I have to hard-code the “target_frame_id, source_frame_id” to make it work. Do you know why rosparam was not able to retrieve the correct values ?
Thanks in advance

Hi @marknabil, the pdf and yaml file can be found here: https://github.com/thien94/vision_to_mavros/tree/apriltag/apriltag

Regarding the odom frame, maybe there are some differences between the ROS version you are using vs mine. I started this project awhile ago, it’s highly possible a lot of stuffs has changed.

Hi @LuckyBird , Thank you for all your projects !
Regarding apriltags ROS wrapper , in this project or the Landig, should we use the original one or the fork in your git ?
Regarding calibration, also T265 needs to be calibrated or is enough to use t265_fisheye_undistort_node ?

Thanks a lot for your guidance !

Hi @Gian

Both should be fine. The only difference is that my fork has some modifications for testing purposes.
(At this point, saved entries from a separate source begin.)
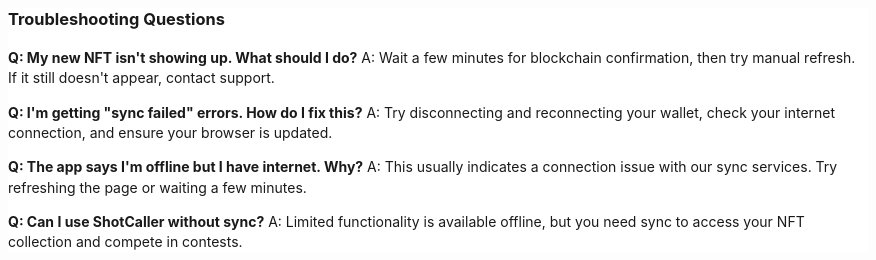 ### Troubleshooting Questions

**Q: My new NFT isn't showing up. What should I do?**
A: Wait a few minutes for blockchain confirmation, then try manual refresh. If it still doesn't appear, contact support.

**Q: I'm getting "sync failed" errors. How do I fix this?**
A: Try disconnecting and reconnecting your wallet, check your internet connection, and ensure your browser is updated.

**Q: The app says I'm offline but I have internet. Why?**
A: This usually indicates a connection issue with our sync services. Try refreshing the page or waiting a few minutes.

**Q: Can I use ShotCaller without sync?**
A: Limited functionality is available offline, but you need sync to access your NFT collection and compete in contests.
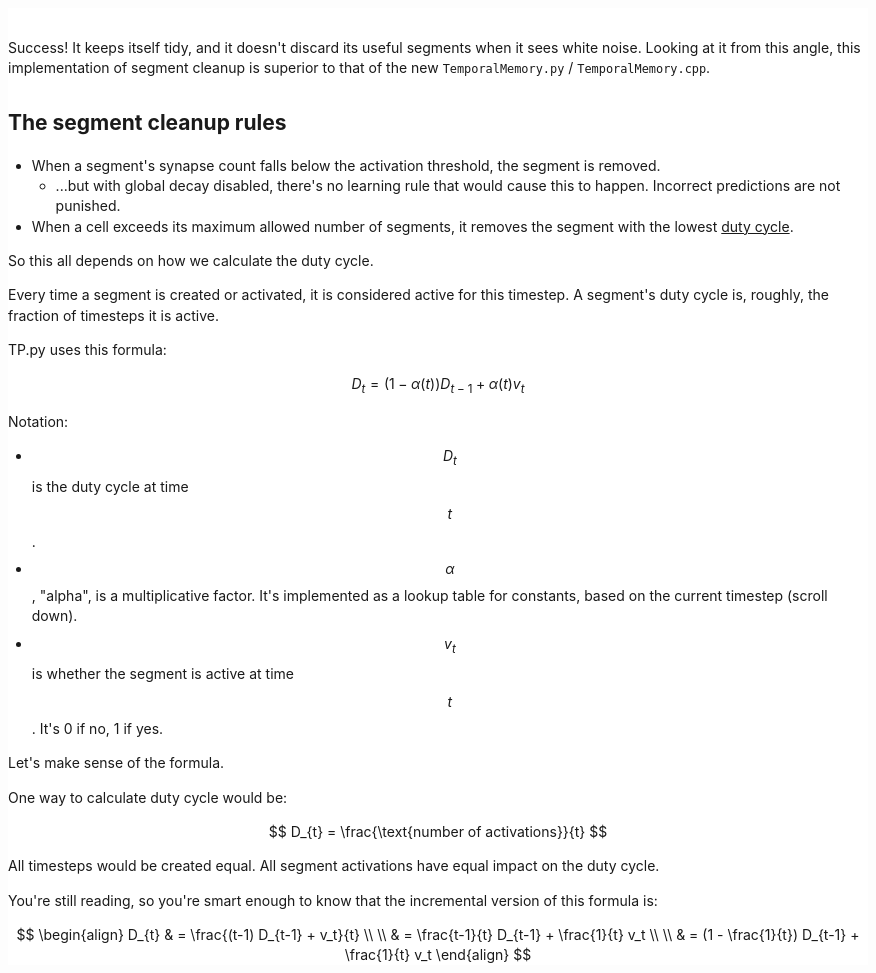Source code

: <div style="height:16px;"></div>

Success! It keeps itself tidy, and it doesn't discard its useful segments when
it sees white noise. Looking at it from this angle, this implementation of
segment cleanup is superior to that of the new `TemporalMemory.py` /
`TemporalMemory.cpp`.

## The segment cleanup rules

- When a segment's synapse count falls below the activation threshold, the
  segment is removed.
  - ...but with global decay disabled, there's no learning rule that would cause
    this to happen. Incorrect predictions are not punished.
- When a cell exceeds its maximum allowed number of segments, it removes the
  segment with the lowest
  [duty cycle](https://en.wikipedia.org/wiki/Duty_cycle).

So this all depends on how we calculate the duty cycle.

Every time a segment is created or activated, it is considered active for this
timestep. A segment's duty cycle is, roughly, the fraction of timesteps it is
active.

TP.py uses this formula:

$$
D_{t} = (1 - \alpha(t)) D_{t-1} + \alpha(t) v_{t}
$$

Notation:

- $$ D_{t} $$ is the duty cycle at time $$ t $$.
- $$ \alpha $$, "alpha", is a multiplicative factor. It's implemented as a
  lookup table for constants, based on the current timestep (scroll down).
- $$ v_{t} $$ is whether the segment is active at time $$ t $$. It's 0 if no, 1
  if yes.

Let's make sense of the formula.

One way to calculate duty cycle would be:

$$
D_{t} = \frac{\text{number of activations}}{t}
$$

All timesteps would be created equal. All segment activations have equal impact
on the duty cycle.

You're still reading, so you're smart enough to know that the incremental
version of this formula is:

$$
\begin{align}
D_{t} & = \frac{(t-1) D_{t-1} + v_t}{t} \\
\\
    & = \frac{t-1}{t} D_{t-1} + \frac{1}{t} v_t \\
\\
    & = (1 - \frac{1}{t}) D_{t-1} + \frac{1}{t} v_t
\end{align}
$$
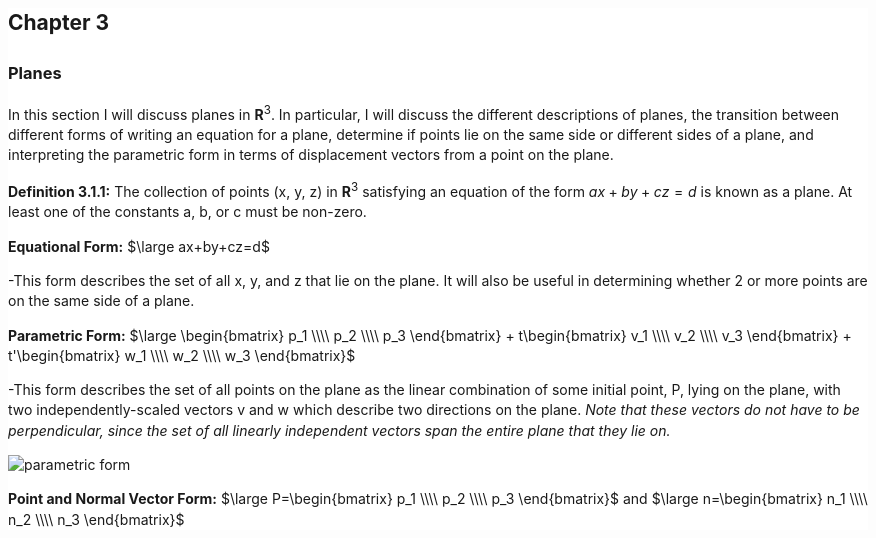## Chapter 3

### Planes

In this section I will discuss planes in $\mathbf{R}^3$. In particular, I will discuss the different descriptions of
planes, the transition between different forms of writing an equation for a plane, determine if points lie on the same
side or different sides of a plane, and interpreting the parametric form in terms of displacement vectors from a point
on the plane.

**Definition 3.1.1:**
The collection of points (x, y, z) in $\mathbf{R}^3$ satisfying an equation of the form $ax+by+cz=d$ is known as a plane.
At least one of the constants a, b, or c must be non-zero. 

**Equational Form:**
$\large ax+by+cz=d$ 

-This form describes the set of all x, y, and z that lie on the plane. It will also be useful in
determining whether 2 or more points are on the same side of a plane.

**Parametric Form:**
$\large \begin{bmatrix}
p_1 \\\\
p_2 \\\\
p_3
\end{bmatrix} + t\begin{bmatrix}
v_1 \\\\
v_2 \\\\
v_3
\end{bmatrix} + t'\begin{bmatrix}
w_1 \\\\
w_2 \\\\
w_3
\end{bmatrix}$ 

-This form describes the set of all points on the plane as the linear combination of some initial point, P, lying on the
plane, with two independently-scaled vectors v and w which describe two directions on the plane. *Note that these 
vectors do not have to be perpendicular, since the set of all linearly independent vectors span the entire plane that
they lie on.*

![parametric form](/static/images/Parametric_plane.png)

**Point and Normal Vector Form:**
$\large P=\begin{bmatrix}
p_1 \\\\
p_2 \\\\
p_3
\end{bmatrix}$ and $\large n=\begin{bmatrix}
n_1 \\\\
n_2 \\\\
n_3
\end{bmatrix}$
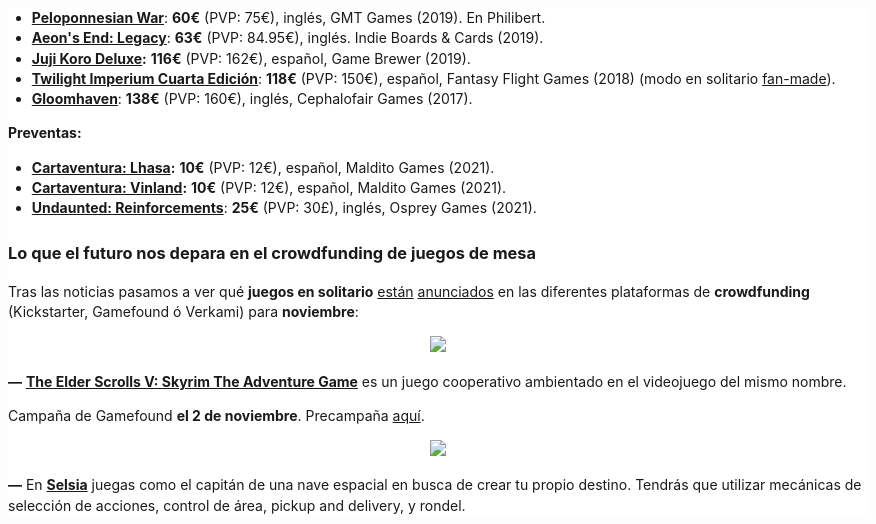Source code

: * **[Peloponnesian
  War](https://www.philibertnet.com/en/gmt/78086-peloponnesian-war-817054011711.html#ae447-11)**:
  **60€** (PVP: 75€), inglés, GMT Games (2019). En Philibert.
* **[Aeon's End: Legacy](https://amzn.to/3kYZYJq)**: **63€** (PVP: 84.95€),
  inglés. Indie Boards & Cards (2019).
* **[Juji Koro
  Deluxe](https://zacatrus.es/fuji-koro-edicion-deluxe.html#u97):** **116€**
  (PVP: 162€), español, Game Brewer (2019).
* **[Twilight Imperium Cuarta Edición](https://amzn.to/3GI7Vvg)**: **118€**
  (PVP: 150€), español, Fantasy Flight Games (2018) (modo en solitario
  [fan-made](https://boardgamegeek.com/filepage/158453/solo-variant-bot-players)).
* **[Gloomhaven](https://amzn.to/3b3Dd2e)**: **138€** (PVP: 160€), inglés,
  Cephalofair Games (2017).

**Preventas:**

  * **[Cartaventura: Lhasa](https://zacatrus.es/cartaventura-lhasa.html#u97):**
    **10€** (PVP: 12€), español, Maldito Games (2021).
  * **[Cartaventura: Vinland](https://zacatrus.es/cartaventura-vinland.html#u97):**
    **10€** (PVP: 12€), español, Maldito Games (2021).
  * **[Undaunted: Reinforcements](https://amzn.to/3r5NtM8)**: **25€** (PVP: 30£),
  inglés, Osprey Games (2021).
  
### Lo que el futuro nos depara en el crowdfunding de juegos de mesa 

Tras las noticias pasamos a ver qué **juegos en solitario**
[están](https://boardgamegeek.com/geeklist/290810/prelaunched-crowdfunding-board-game-projects)
[anunciados](https://boardgamegeek.com/geeklist/192002/prelaunched-kickstarter-board-game-projects/page/1) en las diferentes plataformas de **crowdfunding** (Kickstarter, Gamefound ó
Verkami) para **noviembre**:

<p align="center">
<img height="350"
src="https://cf.geekdo-images.com/8jbErpl0mA92h-319jQdrA__imagepage/img/SCfsn5shvrK2_PfLV421yR0SPgk=/fit-in/900x600/filters:no_upscale():strip_icc()/pic6462777.jpg"></p>

**—** **[The Elder Scrolls V: Skyrim The Adventure
Game](https://boardgamegeek.com/boardgame/342372/elder-scrolls-v-skyrim-boardgame)**
es un juego cooperativo ambientado en el videojuego del mismo nombre.

Campaña de Gamefound **el 2 de noviembre**. Precampaña
[aquí](https://gamefound.com/projects/draft/zx6js610y7lvnlnav6qbisnxqqy#/). 


<p align="center">
<img height="350"
src="https://cf.geekdo-images.com/Pb540OdTGPMCVaCZ6bZtcQ__imagepage/img/vTCjmkC3879HG8IfQqoJziZDwls=/fit-in/900x600/filters:no_upscale():strip_icc()/pic6403653.png"></p>

**—** En **[Selsia](https://boardgamegeek.com/boardgame/339048/selsia)** juegas
como el capitán de una nave espacial en busca de crear tu propio
destino. Tendrás que utilizar mecánicas de selección de acciones, control de
área, pickup and delivery, y rondel.

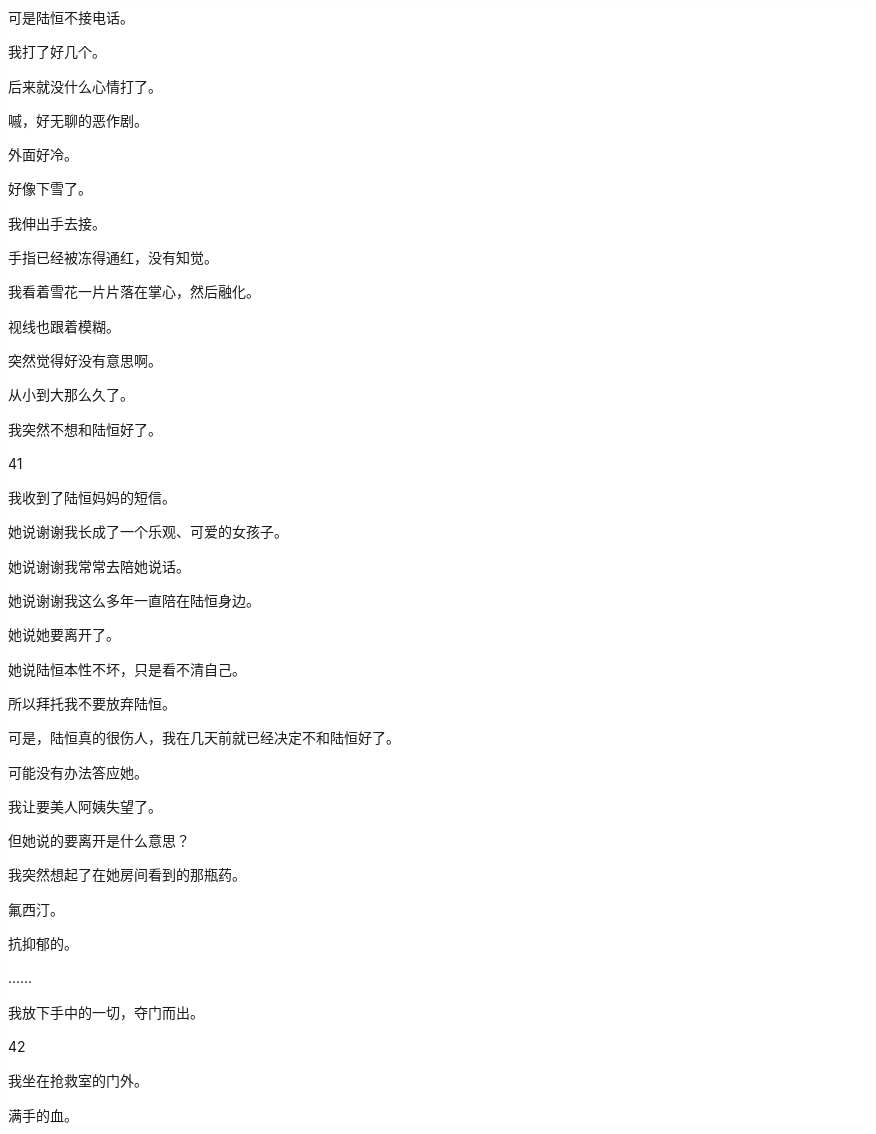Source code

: 可是陆恒不接电话。

我打了好几个。

后来就没什么心情打了。

嘁，好无聊的恶作剧。

外面好冷。

好像下雪了。

我伸出手去接。

手指已经被冻得通红，没有知觉。

我看着雪花一片片落在掌心，然后融化。

视线也跟着模糊。

突然觉得好没有意思啊。

从小到大那么久了。

我突然不想和陆恒好了。

41

我收到了陆恒妈妈的短信。

她说谢谢我长成了一个乐观、可爱的女孩子。

她说谢谢我常常去陪她说话。

她说谢谢我这么多年一直陪在陆恒身边。

她说她要离开了。

她说陆恒本性不坏，只是看不清自己。

所以拜托我不要放弃陆恒。

可是，陆恒真的很伤人，我在几天前就已经决定不和陆恒好了。

可能没有办法答应她。

我让要美人阿姨失望了。

但她说的要离开是什么意思？

我突然想起了在她房间看到的那瓶药。

氟西汀。

抗抑郁的。

……

我放下手中的一切，夺门而出。

42

我坐在抢救室的门外。

满手的血。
Ideally, recalibration is not necessary because each T265 should be calibrated on the production line. You can just obtain the calibration data (using the t265_stereo.py or other rs- examples) and replace the data in the config file. The provided calibration file should work “fine” to try out and test that things are working, although the result might be slightly less accurate.

On that note, I think a better solution is to use librealsense APIs to obtain the calibration directly from the device to reduce artificial and operational error, which I have not gotten around to implement yet.